▶ _Your goal_
Only the lines holding "coordinate" are wanted. Copy every one from the records below.

Information Block Start

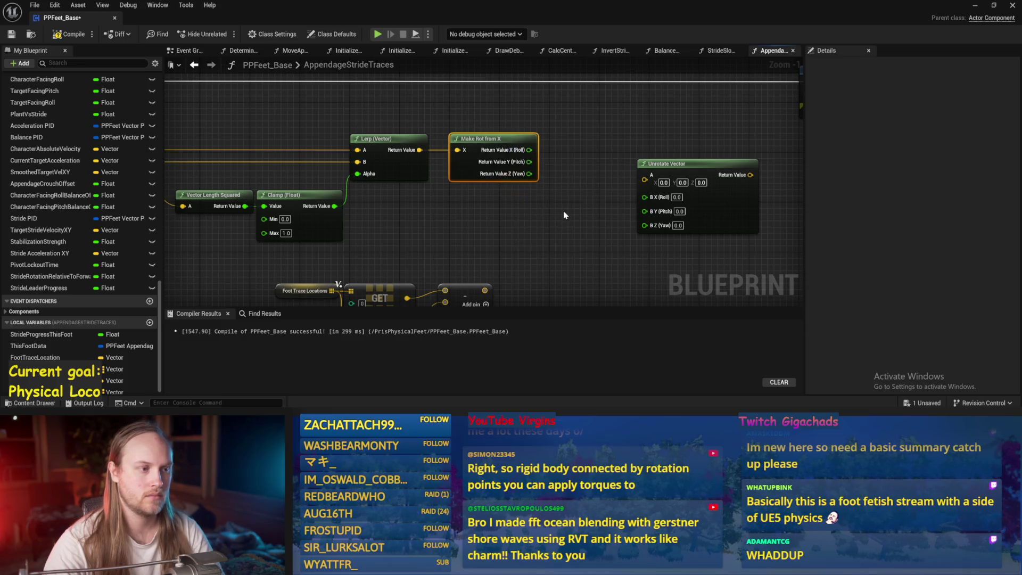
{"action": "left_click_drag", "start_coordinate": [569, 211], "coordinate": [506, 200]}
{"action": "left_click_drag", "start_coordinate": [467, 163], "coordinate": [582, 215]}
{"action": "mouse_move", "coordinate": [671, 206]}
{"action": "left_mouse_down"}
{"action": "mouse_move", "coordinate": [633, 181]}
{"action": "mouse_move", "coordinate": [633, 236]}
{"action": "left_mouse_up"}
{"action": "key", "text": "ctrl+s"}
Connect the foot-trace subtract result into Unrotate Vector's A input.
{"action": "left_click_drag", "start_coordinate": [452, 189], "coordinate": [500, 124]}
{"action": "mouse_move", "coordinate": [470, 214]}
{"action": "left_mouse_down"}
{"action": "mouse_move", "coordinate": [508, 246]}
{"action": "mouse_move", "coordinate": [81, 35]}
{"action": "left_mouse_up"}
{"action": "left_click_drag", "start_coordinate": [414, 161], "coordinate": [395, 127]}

Information Block End
Information Block Start

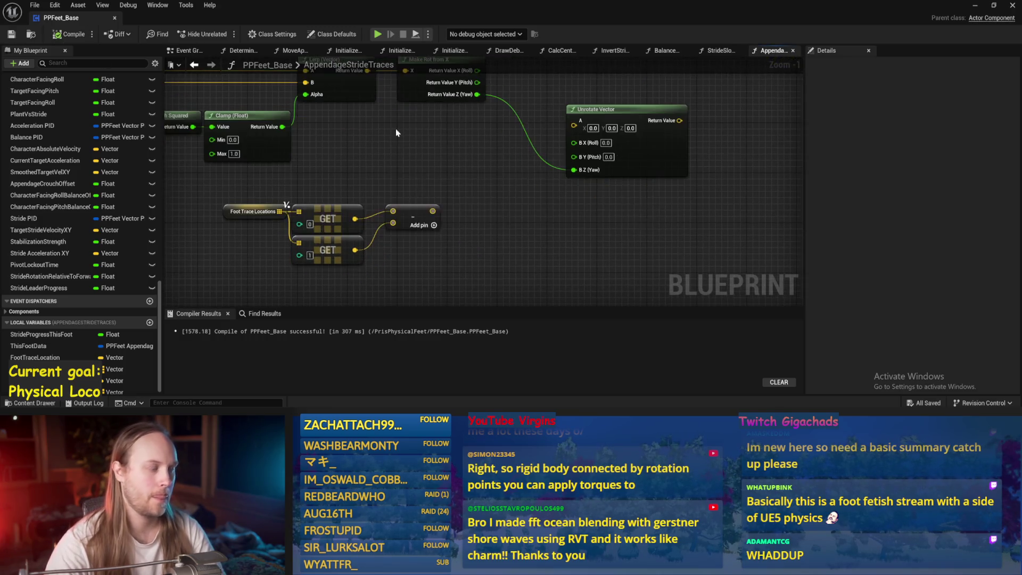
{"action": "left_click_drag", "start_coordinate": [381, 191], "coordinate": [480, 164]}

Information Block End

▶ _Exercise response_
{"action": "left_click_drag", "start_coordinate": [569, 211], "coordinate": [506, 200]}
{"action": "left_click_drag", "start_coordinate": [467, 163], "coordinate": [582, 215]}
{"action": "mouse_move", "coordinate": [671, 206]}
{"action": "mouse_move", "coordinate": [633, 181]}
{"action": "mouse_move", "coordinate": [633, 236]}
{"action": "left_click_drag", "start_coordinate": [452, 189], "coordinate": [500, 124]}
{"action": "mouse_move", "coordinate": [470, 214]}
{"action": "mouse_move", "coordinate": [508, 246]}
{"action": "mouse_move", "coordinate": [81, 35]}
{"action": "left_click_drag", "start_coordinate": [414, 161], "coordinate": [395, 127]}
{"action": "left_click_drag", "start_coordinate": [381, 191], "coordinate": [480, 164]}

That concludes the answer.